Section 3 Business Intelligence (Tableau) (30%) (Learning Outcome 2 & 3)
You are hired as a Data Analyst by one of the leading supermarket in the US and provided with the Dataset in Appendix 1. You must use Tableau to analyse the data set provided and find answers to the following:
- Using Tableau, explain what data integrity checks you will perform on each of the columns in the Dataset. [3 marks]
- Given the item ordered comes with 60 days warranty from the date it was ordered. Use Tableau to calculate the Warranty End date. [3 marks]
- Using an appropriate chart, display the total sales made in each City.
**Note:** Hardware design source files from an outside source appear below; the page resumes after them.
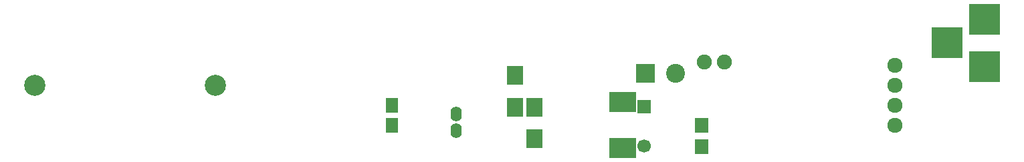
<source format=gbs>
G04 #@! TF.GenerationSoftware,KiCad,Pcbnew,no-vcs-found-7406~56~ubuntu16.10.1*
G04 #@! TF.CreationDate,2016-12-22T13:28:21+01:00*
G04 #@! TF.ProjectId,nixie-clock,6E697869652D636C6F636B2E6B696361,rev?*
G04 #@! TF.FileFunction,Soldermask,Bot*
G04 #@! TF.FilePolarity,Negative*
%FSLAX46Y46*%
G04 Gerber Fmt 4.6, Leading zero omitted, Abs format (unit mm)*
G04 Created by KiCad (PCBNEW no-vcs-found-7406~56~ubuntu16.10.1) date Thu Dec 22 13:28:21 2016*
%MOMM*%
%LPD*%
G01*
G04 APERTURE LIST*
%ADD10C,0.100000*%
%ADD11C,2.686000*%
%ADD12R,1.650000X1.900000*%
%ADD13R,3.900120X3.900120*%
%ADD14R,1.700000X1.900000*%
%ADD15R,2.100000X2.400000*%
%ADD16O,1.400760X1.901140*%
%ADD17O,1.924000X1.924000*%
%ADD18R,1.700000X1.700000*%
%ADD19C,1.700000*%
%ADD20C,2.398980*%
%ADD21R,2.398980X2.398980*%
%ADD22C,1.901140*%
%ADD23R,3.400000X2.600000*%
G04 APERTURE END LIST*
D10*
D11*
X99720400Y-124510800D03*
X122580400Y-124510800D03*
D12*
X144907000Y-127096200D03*
X144907000Y-129596200D03*
D13*
X219887800Y-122151140D03*
X219887800Y-116151660D03*
X215188800Y-119151400D03*
D14*
X184086500Y-132350500D03*
X184086500Y-129650500D03*
D15*
X162915600Y-131336800D03*
X162915600Y-127336800D03*
X160451800Y-127298200D03*
X160451800Y-123298200D03*
D16*
X153035000Y-130309620D03*
X153035000Y-128211580D03*
D17*
X208534000Y-129590800D03*
X208534000Y-127050800D03*
X208534000Y-124510800D03*
X208534000Y-121970800D03*
D18*
X176834800Y-127254000D03*
D19*
X176834800Y-132254000D03*
D20*
X180822600Y-122986800D03*
D21*
X177012600Y-122986800D03*
D22*
X184467500Y-121602500D03*
X187007500Y-121602500D03*
D23*
X174091600Y-126690800D03*
X174091600Y-132490800D03*
M02*

</source>
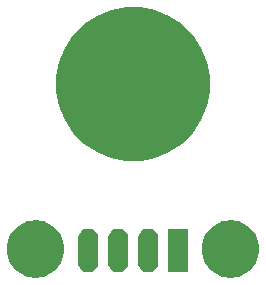
<source format=gbs>
G04 #@! TF.GenerationSoftware,KiCad,Pcbnew,5.0.2-bee76a0~70~ubuntu18.04.1*
G04 #@! TF.CreationDate,2019-03-09T17:40:24+01:00*
G04 #@! TF.ProjectId,touchsense7,746f7563-6873-4656-9e73-65372e6b6963,0_1*
G04 #@! TF.SameCoordinates,Original*
G04 #@! TF.FileFunction,Soldermask,Bot*
G04 #@! TF.FilePolarity,Negative*
%FSLAX46Y46*%
G04 Gerber Fmt 4.6, Leading zero omitted, Abs format (unit mm)*
G04 Created by KiCad (PCBNEW 5.0.2-bee76a0~70~ubuntu18.04.1) date 2019-03-09T17:40:24 CET*
%MOMM*%
%LPD*%
G01*
G04 APERTURE LIST*
%ADD10C,0.100000*%
G04 APERTURE END LIST*
D10*
G36*
X46687543Y-40773638D02*
X47062347Y-40848191D01*
X47503668Y-41030992D01*
X47900848Y-41296379D01*
X48238621Y-41634152D01*
X48504008Y-42031332D01*
X48686809Y-42472653D01*
X48780000Y-42941158D01*
X48780000Y-43418842D01*
X48686809Y-43887347D01*
X48504008Y-44328668D01*
X48238621Y-44725848D01*
X47900848Y-45063621D01*
X47503668Y-45329008D01*
X47062347Y-45511809D01*
X46687543Y-45586362D01*
X46593843Y-45605000D01*
X46116157Y-45605000D01*
X46022457Y-45586362D01*
X45647653Y-45511809D01*
X45206332Y-45329008D01*
X44809152Y-45063621D01*
X44471379Y-44725848D01*
X44205992Y-44328668D01*
X44023191Y-43887347D01*
X43930000Y-43418842D01*
X43930000Y-42941158D01*
X44023191Y-42472653D01*
X44205992Y-42031332D01*
X44471379Y-41634152D01*
X44809152Y-41296379D01*
X45206332Y-41030992D01*
X45647653Y-40848191D01*
X46022457Y-40773638D01*
X46116157Y-40755000D01*
X46593843Y-40755000D01*
X46687543Y-40773638D01*
X46687543Y-40773638D01*
G37*
G36*
X30177543Y-40773638D02*
X30552347Y-40848191D01*
X30993668Y-41030992D01*
X31390848Y-41296379D01*
X31728621Y-41634152D01*
X31994008Y-42031332D01*
X32176809Y-42472653D01*
X32270000Y-42941158D01*
X32270000Y-43418842D01*
X32176809Y-43887347D01*
X31994008Y-44328668D01*
X31728621Y-44725848D01*
X31390848Y-45063621D01*
X30993668Y-45329008D01*
X30552347Y-45511809D01*
X30177543Y-45586362D01*
X30083843Y-45605000D01*
X29606157Y-45605000D01*
X29512457Y-45586362D01*
X29137653Y-45511809D01*
X28696332Y-45329008D01*
X28299152Y-45063621D01*
X27961379Y-44725848D01*
X27695992Y-44328668D01*
X27513191Y-43887347D01*
X27420000Y-43418842D01*
X27420000Y-42941158D01*
X27513191Y-42472653D01*
X27695992Y-42031332D01*
X27961379Y-41634152D01*
X28299152Y-41296379D01*
X28696332Y-41030992D01*
X29137653Y-40848191D01*
X29512457Y-40773638D01*
X29606157Y-40755000D01*
X30083843Y-40755000D01*
X30177543Y-40773638D01*
X30177543Y-40773638D01*
G37*
G36*
X34332420Y-41465000D02*
X34459295Y-41477496D01*
X34579727Y-41514029D01*
X34622088Y-41526879D01*
X34772112Y-41607068D01*
X34903612Y-41714988D01*
X35011532Y-41846488D01*
X35091721Y-41996512D01*
X35091722Y-41996516D01*
X35141104Y-42159305D01*
X35153600Y-42286180D01*
X35153600Y-44343820D01*
X35141104Y-44470695D01*
X35104571Y-44591127D01*
X35091721Y-44633488D01*
X35011532Y-44783512D01*
X34903612Y-44915012D01*
X34772112Y-45022932D01*
X34622087Y-45103121D01*
X34579726Y-45115971D01*
X34459294Y-45152504D01*
X34290000Y-45169178D01*
X34289999Y-45169178D01*
X34233568Y-45163620D01*
X34120705Y-45152504D01*
X34000273Y-45115971D01*
X33957912Y-45103121D01*
X33807888Y-45022932D01*
X33676388Y-44915012D01*
X33568468Y-44783512D01*
X33488279Y-44633487D01*
X33475429Y-44591126D01*
X33438896Y-44470694D01*
X33426400Y-44343819D01*
X33426401Y-42286180D01*
X33438897Y-42159305D01*
X33488279Y-41996516D01*
X33488280Y-41996512D01*
X33568469Y-41846488D01*
X33676389Y-41714988D01*
X33807889Y-41607068D01*
X33957913Y-41526879D01*
X34000274Y-41514029D01*
X34120706Y-41477496D01*
X34290000Y-41460822D01*
X34290001Y-41460822D01*
X34332420Y-41465000D01*
X34332420Y-41465000D01*
G37*
G36*
X36872420Y-41465000D02*
X36999295Y-41477496D01*
X37119727Y-41514029D01*
X37162088Y-41526879D01*
X37312112Y-41607068D01*
X37443612Y-41714988D01*
X37551532Y-41846488D01*
X37631721Y-41996512D01*
X37631722Y-41996516D01*
X37681104Y-42159305D01*
X37693600Y-42286180D01*
X37693600Y-44343820D01*
X37681104Y-44470695D01*
X37644571Y-44591127D01*
X37631721Y-44633488D01*
X37551532Y-44783512D01*
X37443612Y-44915012D01*
X37312112Y-45022932D01*
X37162087Y-45103121D01*
X37119726Y-45115971D01*
X36999294Y-45152504D01*
X36830000Y-45169178D01*
X36829999Y-45169178D01*
X36773568Y-45163620D01*
X36660705Y-45152504D01*
X36540273Y-45115971D01*
X36497912Y-45103121D01*
X36347888Y-45022932D01*
X36216388Y-44915012D01*
X36108468Y-44783512D01*
X36028279Y-44633487D01*
X36015429Y-44591126D01*
X35978896Y-44470694D01*
X35966400Y-44343819D01*
X35966401Y-42286180D01*
X35978897Y-42159305D01*
X36028279Y-41996516D01*
X36028280Y-41996512D01*
X36108469Y-41846488D01*
X36216389Y-41714988D01*
X36347889Y-41607068D01*
X36497913Y-41526879D01*
X36540274Y-41514029D01*
X36660706Y-41477496D01*
X36830000Y-41460822D01*
X36830001Y-41460822D01*
X36872420Y-41465000D01*
X36872420Y-41465000D01*
G37*
G36*
X39412420Y-41465000D02*
X39539295Y-41477496D01*
X39659727Y-41514029D01*
X39702088Y-41526879D01*
X39852112Y-41607068D01*
X39983612Y-41714988D01*
X40091532Y-41846488D01*
X40171721Y-41996512D01*
X40171722Y-41996516D01*
X40221104Y-42159305D01*
X40233600Y-42286180D01*
X40233600Y-44343820D01*
X40221104Y-44470695D01*
X40184571Y-44591127D01*
X40171721Y-44633488D01*
X40091532Y-44783512D01*
X39983612Y-44915012D01*
X39852112Y-45022932D01*
X39702087Y-45103121D01*
X39659726Y-45115971D01*
X39539294Y-45152504D01*
X39370000Y-45169178D01*
X39369999Y-45169178D01*
X39313568Y-45163620D01*
X39200705Y-45152504D01*
X39080273Y-45115971D01*
X39037912Y-45103121D01*
X38887888Y-45022932D01*
X38756388Y-44915012D01*
X38648468Y-44783512D01*
X38568279Y-44633487D01*
X38555429Y-44591126D01*
X38518896Y-44470694D01*
X38506400Y-44343819D01*
X38506401Y-42286180D01*
X38518897Y-42159305D01*
X38568279Y-41996516D01*
X38568280Y-41996512D01*
X38648469Y-41846488D01*
X38756389Y-41714988D01*
X38887889Y-41607068D01*
X39037913Y-41526879D01*
X39080274Y-41514029D01*
X39200706Y-41477496D01*
X39370000Y-41460822D01*
X39370001Y-41460822D01*
X39412420Y-41465000D01*
X39412420Y-41465000D01*
G37*
G36*
X42773600Y-45165000D02*
X41046400Y-45165000D01*
X41046400Y-41465000D01*
X42773600Y-41465000D01*
X42773600Y-45165000D01*
X42773600Y-45165000D01*
G37*
G36*
X39577385Y-22876527D02*
X39995980Y-22959791D01*
X41178905Y-23449774D01*
X42239910Y-24158715D01*
X42243512Y-24161122D01*
X43148878Y-25066488D01*
X43148880Y-25066491D01*
X43860226Y-26131095D01*
X44350209Y-27314020D01*
X44600000Y-28569806D01*
X44600000Y-29850194D01*
X44350209Y-31105980D01*
X43860226Y-32288905D01*
X43151285Y-33349910D01*
X43148878Y-33353512D01*
X42243512Y-34258878D01*
X42243509Y-34258880D01*
X41178905Y-34970226D01*
X39995980Y-35460209D01*
X39577385Y-35543473D01*
X38740196Y-35710000D01*
X37459804Y-35710000D01*
X36622615Y-35543473D01*
X36204020Y-35460209D01*
X35021095Y-34970226D01*
X33956491Y-34258880D01*
X33956488Y-34258878D01*
X33051122Y-33353512D01*
X33048715Y-33349910D01*
X32339774Y-32288905D01*
X31849791Y-31105980D01*
X31600000Y-29850194D01*
X31600000Y-28569806D01*
X31849791Y-27314020D01*
X32339774Y-26131095D01*
X33051120Y-25066491D01*
X33051122Y-25066488D01*
X33956488Y-24161122D01*
X33960090Y-24158715D01*
X35021095Y-23449774D01*
X36204020Y-22959791D01*
X36622615Y-22876527D01*
X37459804Y-22710000D01*
X38740196Y-22710000D01*
X39577385Y-22876527D01*
X39577385Y-22876527D01*
G37*
M02*

</source>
Order the result by the City with the highest sales. [3 marks]
- Using Tableau, display all cities that generated more than $3,000,000 for the year 2019. [3 marks]
- Using Tableau, display the top 5 selling products for the year 2019. Your chart should also show the quantity of products sold. [3 marks]
- Using Tableau, display the total sales made in each month for the year 2019. [3 marks]
- Given that the profit on each item is set at 30%. Use an appropriate chart to display the total sales and total profit made by each product for the year 2019. [3 marks]
- Using tableau, find the maximum sales generated in Boston, Los Angeles, Seattle and New York. [3 marks]
- Build a dashboard to display the results obtained in Number 3, 4, 5 and 6. [6 marks]
For questions 3 8, each answer should be on a separate worksheet with a chart, graph or table that shows your finding.
Section 4 Critical Reflection (15%) (Learning Outcome 4)
The manager of NBS management system has decided to create a social network dedicated for staff and students to share their experiences in learning new languages.
This social network will present a new digital platform and discussion forum to be developed on Web and smart phone devices. It will be used by the management as well to analyze data in order to improve their services to their students.
You are asked to investigate whether it is better to use a Relational Database or a NOSQL database for the new proposed social network. You are required to write a report to explain the factors that will influence your choice of database and why you will be recommending one type of database over the other.